If external access is not enabled in Databricks, you also need:

  • Access to the AWS account that hosts the S3 bucket for the data lakehouse

  • Enough permissions in AWS to grant Lakehouse Turbo access to the S3 bucket

Sign up

Sign up for a free trial account on https://cloud.exasol.com/lakehouse-turbo-signup. You will receive a verification email with instructions on how to set up your account and create a secure password. After setting up your account, you will receive another email with your account details and can sign in.

Add a database

The first time you sign in, you will be asked to add a new database. If you are already signed in to Exasol SaaS, you can add a new database from the Databases page.

  1. Select the AWS region where the Exasol database should be deployed.

    To avoid cross-region data transfer costs, select the AWS region where the S3 bucket that contains your data lakehouse is deployed.

  2. Enter a name for the database.

  3. Select Innovation Release as the release stream.
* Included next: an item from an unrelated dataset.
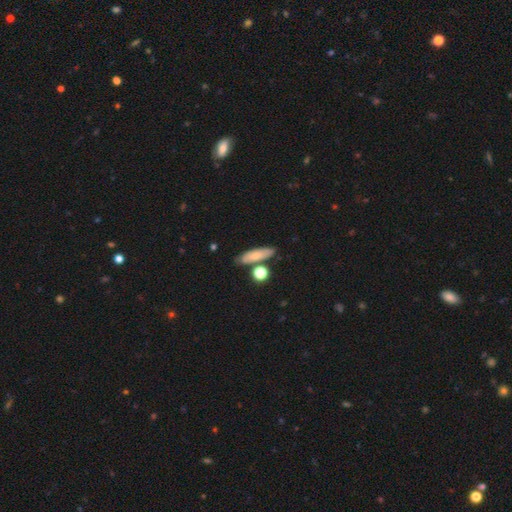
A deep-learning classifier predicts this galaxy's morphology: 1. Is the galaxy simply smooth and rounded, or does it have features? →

Lakehouse Turbo is not supported in the Feature and Enterprise release streams.

  4. Choose a cluster size based on the amount of data to be mirrored in Lakehouse Turbo.
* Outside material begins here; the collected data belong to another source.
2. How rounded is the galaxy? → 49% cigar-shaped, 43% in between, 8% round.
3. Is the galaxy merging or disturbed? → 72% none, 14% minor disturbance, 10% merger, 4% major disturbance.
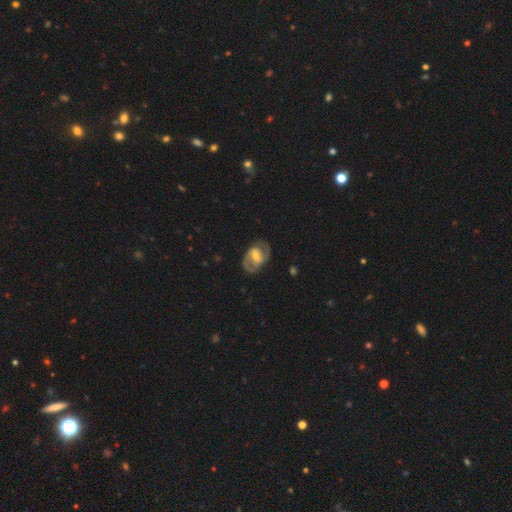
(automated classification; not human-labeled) Smooth or featured?
  - featured or disk: 75% *
  - smooth: 19%
  - star or artifact: 5%
Edge-on disk?
  - no: 96% *
  - yes: 4%
Bar?
  - weak: 47% *
  - strong: 30%
  - no: 24%
Spiral arms?
  - yes: 84% *
  - no: 16%
Spiral winding?
  - medium: 52% *
  - tight: 31%
  - loose: 17%
Spiral arm count?
  - 2: 86% *
  - can't tell: 8%
  - 1: 3%
  - 3: 1%
  - 4: 1%
  - more than 4: 1%
Bulge size?
  - moderate: 53% *
  - small: 31%
  - large: 11%
  - none: 4%
  - dominant: 1%
Merging?
  - none: 78% *
  - minor disturbance: 14%
  - major disturbance: 7%
  - merger: 1%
  5. Select a timeout value for the Cluster auto-stop feature, which automatically stops the cluster after a period of inactivity. The default value is 120 minutes. You can also disable the auto-stop feature.
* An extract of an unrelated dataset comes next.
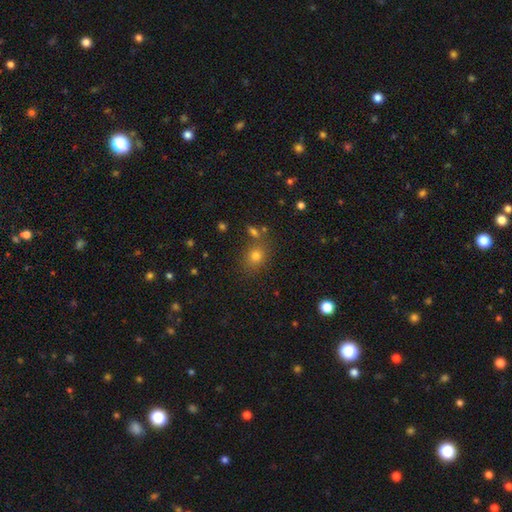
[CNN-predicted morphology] This appears to be a smooth galaxy with no disk features (74%) that is round (57%). Merging: none (75%).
    Disabling the auto-stop feature may result in increased cloud resource usage.

Example:

Data Lakehouse add database

When you have finished setting the options for your database, click on Add database.

On the Databases page, the new database and cluster will have the status Creating until they are ready for use. The creation process will take about 15 minutes to complete. You will receive an email when your database is ready for use.

Database being created

Activate Lakehouse Turbo

  1. Log in to Exasol Admin and open the Lakehouse page.

  2. Click on Activate to activate Lakehouse Turbo for the selected database.

    Activate Lakehouse Turbo

Configure access

To be able to mirror selected tables within Exasol, Lakehouse Turbo needs read access to the metadata (Catalog) and storage layer (Data Lake) in Databricks.

  • To grant access to the catalog you can use a Databricks personal access token (PAT) or OAuth.

  • To grant access to the data lakehouse you can either use vended credentials (recommended) or use authentication provided by the storage provider (AWS).

Catalog access (personal access token)

  1. In your Databricks account, go to Settings > Access tokens > Manage > Generate new Token to generate a new personal access token.

    Select the scope unity-catalog for the token, enter a descriptive comment (name) and a and click on Generate.

    generate personal access token in databricks

    Copy the token from the dialog window.

    Databricks PAT example

    Make sure to copy the token since it is only shown once and cannot be retrieved later.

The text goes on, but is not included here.